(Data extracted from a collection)
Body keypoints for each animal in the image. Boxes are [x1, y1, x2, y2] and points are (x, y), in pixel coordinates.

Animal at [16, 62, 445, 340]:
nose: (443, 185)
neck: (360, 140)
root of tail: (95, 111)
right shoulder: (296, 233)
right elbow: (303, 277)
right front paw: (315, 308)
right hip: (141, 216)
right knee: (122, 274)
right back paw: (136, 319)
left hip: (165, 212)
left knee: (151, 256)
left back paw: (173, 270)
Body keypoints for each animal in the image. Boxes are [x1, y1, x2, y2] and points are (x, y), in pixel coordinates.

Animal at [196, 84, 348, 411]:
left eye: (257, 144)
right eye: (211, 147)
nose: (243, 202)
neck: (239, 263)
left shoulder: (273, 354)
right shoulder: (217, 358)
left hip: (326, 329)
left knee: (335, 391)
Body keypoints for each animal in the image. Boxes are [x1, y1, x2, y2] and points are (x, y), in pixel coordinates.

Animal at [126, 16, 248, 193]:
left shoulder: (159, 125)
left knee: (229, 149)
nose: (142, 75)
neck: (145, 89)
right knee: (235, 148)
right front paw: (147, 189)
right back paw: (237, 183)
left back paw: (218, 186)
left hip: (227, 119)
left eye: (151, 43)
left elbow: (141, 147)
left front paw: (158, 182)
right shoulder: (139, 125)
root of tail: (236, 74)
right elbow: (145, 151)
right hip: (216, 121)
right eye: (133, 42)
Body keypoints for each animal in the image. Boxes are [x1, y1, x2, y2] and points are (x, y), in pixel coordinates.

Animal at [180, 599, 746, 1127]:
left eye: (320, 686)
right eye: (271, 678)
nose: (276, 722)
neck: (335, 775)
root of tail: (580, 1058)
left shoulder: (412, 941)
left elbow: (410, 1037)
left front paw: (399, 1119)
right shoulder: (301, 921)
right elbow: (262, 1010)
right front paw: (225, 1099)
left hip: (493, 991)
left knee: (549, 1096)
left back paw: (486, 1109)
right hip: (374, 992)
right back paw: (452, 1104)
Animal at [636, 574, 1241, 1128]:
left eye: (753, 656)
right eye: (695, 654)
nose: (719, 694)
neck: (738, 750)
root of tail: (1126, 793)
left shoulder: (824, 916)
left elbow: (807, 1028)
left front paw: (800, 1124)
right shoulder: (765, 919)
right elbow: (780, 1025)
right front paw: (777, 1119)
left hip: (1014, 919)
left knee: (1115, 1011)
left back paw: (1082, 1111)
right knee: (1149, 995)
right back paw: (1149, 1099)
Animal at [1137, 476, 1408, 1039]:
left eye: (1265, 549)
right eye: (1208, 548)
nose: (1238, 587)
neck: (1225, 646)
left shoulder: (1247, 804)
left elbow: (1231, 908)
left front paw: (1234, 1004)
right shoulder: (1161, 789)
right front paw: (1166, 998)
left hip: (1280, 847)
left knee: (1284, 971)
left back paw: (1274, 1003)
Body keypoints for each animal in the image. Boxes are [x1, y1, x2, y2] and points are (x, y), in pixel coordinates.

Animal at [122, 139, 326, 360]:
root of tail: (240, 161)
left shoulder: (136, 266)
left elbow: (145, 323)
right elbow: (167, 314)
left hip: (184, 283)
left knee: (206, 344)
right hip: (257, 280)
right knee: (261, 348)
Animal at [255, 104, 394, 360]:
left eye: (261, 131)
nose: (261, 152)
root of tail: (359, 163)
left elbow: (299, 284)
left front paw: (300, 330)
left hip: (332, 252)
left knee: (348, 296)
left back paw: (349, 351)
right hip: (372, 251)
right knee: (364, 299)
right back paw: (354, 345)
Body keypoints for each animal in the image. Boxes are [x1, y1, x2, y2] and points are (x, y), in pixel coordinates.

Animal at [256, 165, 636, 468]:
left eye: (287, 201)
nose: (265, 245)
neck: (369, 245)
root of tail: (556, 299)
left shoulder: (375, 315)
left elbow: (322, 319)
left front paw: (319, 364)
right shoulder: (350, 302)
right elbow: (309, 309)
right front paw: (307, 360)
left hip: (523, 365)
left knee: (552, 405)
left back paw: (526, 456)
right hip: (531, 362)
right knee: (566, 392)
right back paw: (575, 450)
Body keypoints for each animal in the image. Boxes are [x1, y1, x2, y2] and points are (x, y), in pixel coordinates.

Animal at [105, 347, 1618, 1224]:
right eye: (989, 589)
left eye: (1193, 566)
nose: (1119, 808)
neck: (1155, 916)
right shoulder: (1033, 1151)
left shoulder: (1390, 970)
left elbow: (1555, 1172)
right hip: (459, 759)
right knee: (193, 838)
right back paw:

# Assigned task:
Among the entries above, find the line with "left shoulder: (159, 125)" and the line with "right eye: (271, 678)"; give again exactly these two lines and all lines between them.

# Answer area:
left shoulder: (159, 125)
left knee: (229, 149)
nose: (142, 75)
neck: (145, 89)
right knee: (235, 148)
right front paw: (147, 189)
right back paw: (237, 183)
left back paw: (218, 186)
left hip: (227, 119)
left eye: (151, 43)
left elbow: (141, 147)
left front paw: (158, 182)
right shoulder: (139, 125)
root of tail: (236, 74)
right elbow: (145, 151)
right hip: (216, 121)
right eye: (133, 42)
Body keypoints for each animal in the image. Boxes are [x1, y1, x2, y2] and points are (x, y), in pixel coordinates.

Animal at [180, 599, 746, 1127]:
left eye: (320, 686)
right eye: (271, 678)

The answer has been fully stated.